Review article
Lightweight cryptography in IoT networks: A survey

https://doi.org/10.1016/j.future.2021.11.011Get rights and content

Highlights

  • We first discuss essentiality of security for resource constrained IoT networks. We also discuss the IoT architectural model and various threat according to the IoT environment.

  • We then classified the most recent developed algorithm into two parts and evaluate recently developed block cipher and stream cipher algorithms in terms of security.

  • We also present a comparative study of recently proposed IoT-related state-of-art security ciphers.

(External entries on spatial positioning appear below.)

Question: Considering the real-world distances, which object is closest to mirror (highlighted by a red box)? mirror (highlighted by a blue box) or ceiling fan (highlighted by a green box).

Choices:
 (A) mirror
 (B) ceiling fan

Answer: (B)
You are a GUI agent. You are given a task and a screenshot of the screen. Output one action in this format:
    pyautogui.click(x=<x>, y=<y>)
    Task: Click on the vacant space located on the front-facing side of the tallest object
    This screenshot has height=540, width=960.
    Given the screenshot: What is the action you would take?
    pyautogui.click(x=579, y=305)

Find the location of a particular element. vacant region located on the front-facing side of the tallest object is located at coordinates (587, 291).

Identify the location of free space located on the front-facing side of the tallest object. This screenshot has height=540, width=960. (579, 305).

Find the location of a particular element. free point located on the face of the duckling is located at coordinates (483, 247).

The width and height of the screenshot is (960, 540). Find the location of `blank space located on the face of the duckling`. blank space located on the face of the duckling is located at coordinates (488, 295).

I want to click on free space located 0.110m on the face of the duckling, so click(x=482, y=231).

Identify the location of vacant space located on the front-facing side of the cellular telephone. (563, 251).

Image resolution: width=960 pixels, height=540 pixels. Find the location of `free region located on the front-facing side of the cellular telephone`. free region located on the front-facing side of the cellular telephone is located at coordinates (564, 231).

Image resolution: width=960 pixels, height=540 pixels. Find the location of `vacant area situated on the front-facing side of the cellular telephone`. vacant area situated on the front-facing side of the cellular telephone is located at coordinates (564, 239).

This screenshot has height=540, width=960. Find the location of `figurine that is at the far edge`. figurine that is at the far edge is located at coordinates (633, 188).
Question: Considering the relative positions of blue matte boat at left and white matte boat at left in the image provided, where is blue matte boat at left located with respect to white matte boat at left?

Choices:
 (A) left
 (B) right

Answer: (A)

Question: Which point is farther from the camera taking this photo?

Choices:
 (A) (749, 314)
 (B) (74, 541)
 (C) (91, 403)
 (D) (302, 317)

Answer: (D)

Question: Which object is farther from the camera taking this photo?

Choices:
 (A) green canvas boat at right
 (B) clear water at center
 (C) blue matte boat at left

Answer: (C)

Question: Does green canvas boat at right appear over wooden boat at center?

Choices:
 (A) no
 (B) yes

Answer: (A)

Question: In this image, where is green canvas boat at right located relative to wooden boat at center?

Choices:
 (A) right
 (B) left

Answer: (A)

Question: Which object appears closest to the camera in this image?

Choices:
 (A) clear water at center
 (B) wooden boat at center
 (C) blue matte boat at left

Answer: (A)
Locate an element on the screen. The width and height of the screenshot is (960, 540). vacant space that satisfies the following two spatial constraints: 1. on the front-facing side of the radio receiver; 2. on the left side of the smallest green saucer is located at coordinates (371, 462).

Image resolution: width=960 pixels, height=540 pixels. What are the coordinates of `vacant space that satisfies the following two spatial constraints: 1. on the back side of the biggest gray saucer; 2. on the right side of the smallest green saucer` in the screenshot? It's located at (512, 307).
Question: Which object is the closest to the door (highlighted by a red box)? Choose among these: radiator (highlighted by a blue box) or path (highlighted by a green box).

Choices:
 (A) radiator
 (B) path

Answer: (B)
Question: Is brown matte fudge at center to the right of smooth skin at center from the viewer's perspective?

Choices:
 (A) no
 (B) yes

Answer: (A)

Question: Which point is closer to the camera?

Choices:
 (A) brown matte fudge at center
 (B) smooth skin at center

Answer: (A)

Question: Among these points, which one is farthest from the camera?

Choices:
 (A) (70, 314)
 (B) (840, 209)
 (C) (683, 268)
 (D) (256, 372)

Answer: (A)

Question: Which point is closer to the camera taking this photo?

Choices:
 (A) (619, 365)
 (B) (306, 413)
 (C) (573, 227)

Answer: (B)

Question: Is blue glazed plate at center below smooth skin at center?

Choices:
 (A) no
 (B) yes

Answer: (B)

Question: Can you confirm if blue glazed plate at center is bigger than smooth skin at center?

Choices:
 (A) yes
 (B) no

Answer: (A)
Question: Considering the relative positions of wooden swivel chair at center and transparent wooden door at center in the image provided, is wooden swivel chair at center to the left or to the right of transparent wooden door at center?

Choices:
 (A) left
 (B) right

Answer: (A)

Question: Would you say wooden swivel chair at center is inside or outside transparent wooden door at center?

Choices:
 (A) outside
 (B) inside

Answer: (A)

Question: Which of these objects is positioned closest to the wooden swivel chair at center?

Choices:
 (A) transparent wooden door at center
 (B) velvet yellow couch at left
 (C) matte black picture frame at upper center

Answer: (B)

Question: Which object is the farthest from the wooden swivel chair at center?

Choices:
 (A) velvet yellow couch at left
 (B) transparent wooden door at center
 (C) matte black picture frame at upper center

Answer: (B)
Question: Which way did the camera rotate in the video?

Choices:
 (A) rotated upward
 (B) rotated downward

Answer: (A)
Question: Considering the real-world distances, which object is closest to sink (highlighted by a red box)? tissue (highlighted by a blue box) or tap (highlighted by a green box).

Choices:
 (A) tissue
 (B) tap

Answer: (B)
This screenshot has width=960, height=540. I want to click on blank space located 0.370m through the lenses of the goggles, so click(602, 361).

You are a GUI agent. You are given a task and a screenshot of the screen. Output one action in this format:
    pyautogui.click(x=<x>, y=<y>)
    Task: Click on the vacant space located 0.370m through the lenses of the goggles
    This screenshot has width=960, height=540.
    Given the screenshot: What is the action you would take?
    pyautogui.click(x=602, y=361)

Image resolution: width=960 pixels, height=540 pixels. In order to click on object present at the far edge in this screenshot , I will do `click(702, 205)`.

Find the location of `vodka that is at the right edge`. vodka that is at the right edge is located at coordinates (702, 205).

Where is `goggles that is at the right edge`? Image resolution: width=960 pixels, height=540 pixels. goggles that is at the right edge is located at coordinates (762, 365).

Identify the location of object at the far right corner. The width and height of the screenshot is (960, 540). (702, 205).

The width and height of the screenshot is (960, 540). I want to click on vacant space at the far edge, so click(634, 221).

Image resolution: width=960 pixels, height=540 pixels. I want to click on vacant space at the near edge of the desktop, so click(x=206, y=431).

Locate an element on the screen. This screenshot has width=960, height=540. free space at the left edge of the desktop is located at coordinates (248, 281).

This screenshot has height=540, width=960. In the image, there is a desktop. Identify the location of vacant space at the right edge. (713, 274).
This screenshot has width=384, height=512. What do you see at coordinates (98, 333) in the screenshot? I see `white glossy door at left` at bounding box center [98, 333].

  • Finally, we discuss some future challenges for security ciphers that need to be addressed in the future.

Abstract

With the advent of advanced technology, the IoT has made possible the connection of numerous devices that can collect vast volumes of data. Hence, the demands of IoT security is paramount. Cryptography is being used to secure the authentication, confidentiality, data integrity and access control of networks. However, due to the many constraints of IoT devices, traditional cryptographic protocols are no longer suited to all IoT environments, such as the smart city. As a result, researchers have been proposing various lightweight cryptographic algorithms and protocols to secure data on IoT networks. This paper discusses state-of-the-art lightweight cryptographic protocols for IoT networks and presents a comparative analysis of popular contemporary ciphers. In doing so, it has classified the most current algorithms into two parts: symmetric and asymmetric lightweight cryptography. Additionally, we evaluate several recently developed block cipher and stream cipher algorithms in terms of their security. In the final section of this paper, we address the changes that need to be made and suggest future research topics.

Introduction

The Internet of Things (IoT) refers to everyday things that are readable, addressable, locatable, and identifiable via data sensing devices and manageable through the Internet. IoT devices are accessible by communication techniques such as RFID, wireless, wired, or other methods. Everyday objects not only include high-tech electronic devices such as mobile phones and vehicles, but things that we do not generally consider as electronic at all, like food items, animals, clothing, water, waste bins, trees, and so on. The IoT objective is to allow things to be communicated anywhere, anytime, with anything, preferably applying any network or service. In the last few years, the IoT has grown exponentially and now occupies our lives in areas as diverse as cities, agriculture, hospitals, the environment, homes, roads, etc. IoT end devices are usually equipped with different types of sensors and actuators, which collect numerous data and send the accumulated data through cyberspace to monitor, analyse, control, and reach various conclusions [1]. Most of these data are real-time data and help us make correct decisions in different service domains. However, this Internet-driven raw data needs to be transferred securely and switched to human-understandable information to gather knowledge and use this knowledge in various domains such as the smart city, agriculture, the environment, interactive transport, and electricity grids.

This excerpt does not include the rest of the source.